Hiç satın almasam bile Framework bilgisayarlarının yarattığı heyecanı takdir edebilirim.

Bir Framework dizüstü bilgisayar alıp almayacağımı bilmiyorum. İş akışlarımın çoğu artık macOS etrafında dönüyor ve şimdiye kadar Framework’ün bilgisayarları, pil ömrü gibi alanlarda Apple’ın MacBook’ları kadar rekabetçi olmadı. MacBook Air bu kadar iyiyken bir Çerçeve satın almayı haklı çıkarmak zor, ancak belki yeni modeller bunu biraz değiştirecek.

Ama yine de biraz heyecanlanıyorum ve ne zaman bir Çerçeve hakkında bir şeyler okusam veya birisinin CPU’yu veya diğer bileşenleri yükseltmek için onu birkaç dakika içinde tamamen söktüğünü görsem, gadget’ın şehvetinin kabardığını hissediyorum.

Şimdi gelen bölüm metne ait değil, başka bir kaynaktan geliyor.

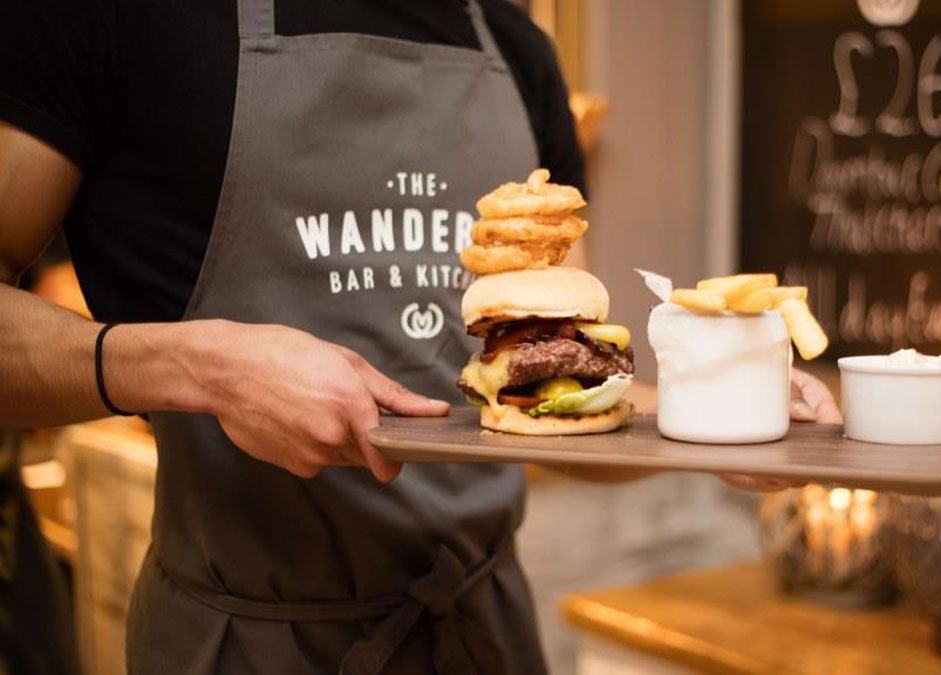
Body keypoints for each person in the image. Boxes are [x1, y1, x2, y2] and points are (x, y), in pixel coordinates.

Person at [0, 0, 840, 672]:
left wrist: (708, 415)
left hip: (485, 629)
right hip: (250, 643)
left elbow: (548, 399)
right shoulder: (113, 18)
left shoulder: (515, 47)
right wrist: (199, 364)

Framework’ün bileşenlerini alan ve onlarla tamamen yeni şeyler inşa eden tomurcuklanan mod yapımcıları topluluğu, gerçekte bunlardan hiçbirini kendim yaratmayacak olsam bile, katılmak istediğim bir şey.

Hiç sahip olmasam bile, çok uzun zamandır hissetmediğim bir şekilde bir dizüstü bilgisayar için heyecanlanmak hala eğlenceli.